Record set:
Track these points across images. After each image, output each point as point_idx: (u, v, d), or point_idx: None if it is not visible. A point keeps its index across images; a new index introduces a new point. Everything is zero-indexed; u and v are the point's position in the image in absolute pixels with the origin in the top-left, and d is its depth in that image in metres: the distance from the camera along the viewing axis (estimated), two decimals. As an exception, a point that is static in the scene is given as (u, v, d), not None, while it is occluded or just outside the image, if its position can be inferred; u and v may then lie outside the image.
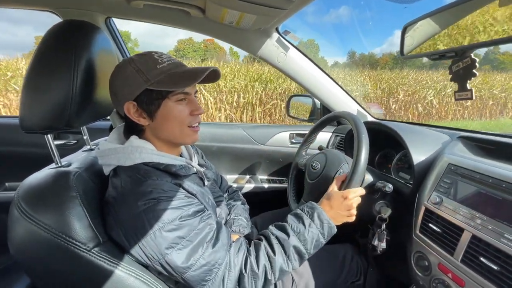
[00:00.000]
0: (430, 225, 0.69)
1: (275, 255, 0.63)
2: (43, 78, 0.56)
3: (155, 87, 0.59)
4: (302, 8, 0.86)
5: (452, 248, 0.63)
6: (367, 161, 0.73)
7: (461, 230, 0.62)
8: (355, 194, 0.72)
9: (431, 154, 0.82)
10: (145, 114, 0.62)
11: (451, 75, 0.54)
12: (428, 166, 0.79)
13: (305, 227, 0.66)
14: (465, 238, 0.60)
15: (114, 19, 1.14)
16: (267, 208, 1.20)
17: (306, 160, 1.02)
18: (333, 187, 0.75)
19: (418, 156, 0.81)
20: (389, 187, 0.76)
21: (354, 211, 0.72)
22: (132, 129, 0.66)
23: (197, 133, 0.69)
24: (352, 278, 0.89)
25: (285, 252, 0.64)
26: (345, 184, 0.73)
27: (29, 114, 0.57)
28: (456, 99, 0.53)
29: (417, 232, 0.73)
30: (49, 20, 1.05)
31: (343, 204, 0.71)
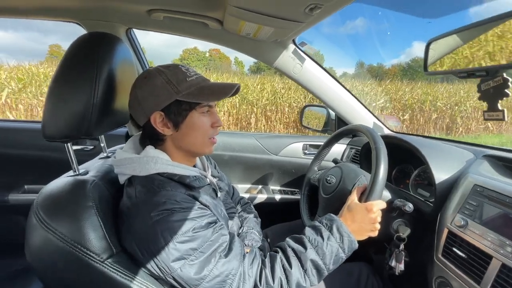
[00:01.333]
0: (454, 249, 0.65)
1: (291, 268, 0.60)
2: (66, 88, 0.58)
3: (185, 98, 0.62)
4: (320, 21, 0.85)
5: (479, 276, 0.59)
6: (387, 174, 0.70)
7: (489, 257, 0.57)
8: (378, 207, 0.69)
9: (454, 173, 0.78)
10: (170, 124, 0.64)
11: (479, 94, 0.51)
12: (451, 185, 0.75)
13: (323, 240, 0.63)
14: (494, 267, 0.56)
15: (134, 30, 1.17)
16: (278, 219, 1.18)
17: (320, 175, 0.99)
18: (353, 199, 0.72)
19: (440, 174, 0.78)
20: (409, 207, 0.73)
21: (378, 225, 0.69)
22: (150, 139, 0.67)
23: (213, 145, 0.71)
24: (366, 299, 0.85)
25: (302, 266, 0.61)
26: (365, 195, 0.70)
27: (51, 123, 0.58)
28: (485, 119, 0.50)
29: (439, 255, 0.69)
30: (74, 29, 1.09)
31: (367, 217, 0.67)
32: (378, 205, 0.69)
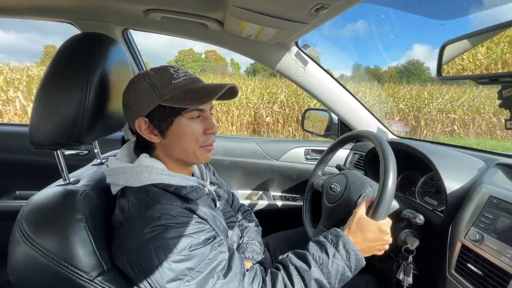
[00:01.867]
0: (469, 265, 0.61)
1: None
2: (55, 91, 0.54)
3: (168, 103, 0.56)
4: (325, 23, 0.81)
5: None
6: (395, 186, 0.66)
7: (509, 276, 0.54)
8: (389, 226, 0.65)
9: (466, 182, 0.74)
10: (156, 131, 0.59)
11: (500, 101, 0.48)
12: (463, 195, 0.72)
13: (328, 258, 0.59)
14: (514, 286, 0.52)
15: (131, 31, 1.13)
16: (279, 227, 1.14)
17: (324, 180, 0.96)
18: (361, 213, 0.67)
19: (451, 184, 0.74)
20: (420, 219, 0.69)
21: (388, 246, 0.66)
22: (143, 146, 0.63)
23: (210, 153, 0.65)
24: (373, 313, 0.81)
25: (306, 286, 0.57)
26: (372, 209, 0.65)
27: (39, 129, 0.55)
28: (507, 128, 0.46)
29: (452, 271, 0.65)
30: (73, 30, 1.05)
31: (380, 238, 0.64)
32: (389, 223, 0.66)
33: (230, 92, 0.63)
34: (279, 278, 0.58)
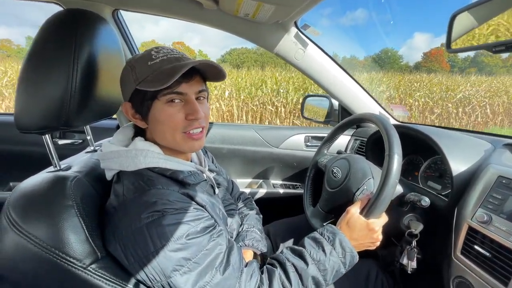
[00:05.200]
0: (476, 247, 0.60)
1: (291, 286, 0.55)
2: (39, 72, 0.50)
3: (141, 86, 0.53)
4: (326, -1, 0.77)
5: (506, 277, 0.53)
6: (397, 183, 0.62)
7: None
8: (381, 224, 0.64)
9: (473, 163, 0.71)
10: (138, 116, 0.57)
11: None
12: (470, 177, 0.69)
13: (325, 255, 0.59)
14: (524, 267, 0.51)
15: (122, 11, 1.08)
16: (280, 215, 1.12)
17: (328, 160, 0.93)
18: (353, 212, 0.65)
19: (458, 166, 0.71)
20: (426, 201, 0.67)
21: (379, 243, 0.66)
22: (137, 130, 0.62)
23: (196, 141, 0.59)
24: (376, 297, 0.80)
25: (303, 283, 0.57)
26: (366, 209, 0.63)
27: (25, 112, 0.51)
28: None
29: (458, 253, 0.64)
30: None
31: (367, 236, 0.63)
32: (380, 222, 0.64)
33: (215, 72, 0.57)
34: (276, 275, 0.56)
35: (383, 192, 0.61)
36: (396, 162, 0.62)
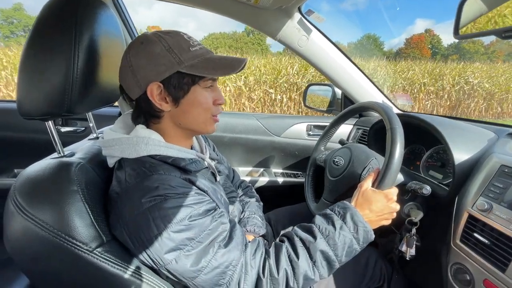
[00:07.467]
0: (475, 234, 0.60)
1: (298, 259, 0.55)
2: (41, 57, 0.50)
3: (188, 70, 0.54)
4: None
5: (504, 264, 0.54)
6: (403, 156, 0.64)
7: None
8: (395, 194, 0.64)
9: (475, 152, 0.71)
10: (169, 99, 0.56)
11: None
12: (472, 166, 0.69)
13: (335, 230, 0.57)
14: (522, 254, 0.51)
15: (122, -3, 1.05)
16: (281, 203, 1.13)
17: (326, 155, 0.93)
18: (367, 185, 0.65)
19: (460, 155, 0.71)
20: (427, 190, 0.67)
21: (395, 214, 0.64)
22: (148, 115, 0.59)
23: (215, 124, 0.64)
24: (375, 284, 0.82)
25: (311, 257, 0.56)
26: (378, 180, 0.63)
27: (27, 99, 0.51)
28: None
29: (457, 241, 0.64)
30: None
31: (387, 207, 0.62)
32: (395, 191, 0.64)
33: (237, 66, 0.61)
34: (283, 249, 0.56)
35: (392, 161, 0.62)
36: (399, 133, 0.64)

Goal of the exercise: All lines above from the one with "[00:00.000]" to the one with "15: (114, 19, 1.14)", inclusive, should be copied exactly, and no other lines.

Reply to the task:
[00:00.000]
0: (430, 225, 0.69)
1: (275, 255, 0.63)
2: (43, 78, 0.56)
3: (155, 87, 0.59)
4: (302, 8, 0.86)
5: (452, 248, 0.63)
6: (367, 161, 0.73)
7: (461, 230, 0.62)
8: (355, 194, 0.72)
9: (431, 154, 0.82)
10: (145, 114, 0.62)
11: (451, 75, 0.54)
12: (428, 166, 0.79)
13: (305, 227, 0.66)
14: (465, 238, 0.60)
15: (114, 19, 1.14)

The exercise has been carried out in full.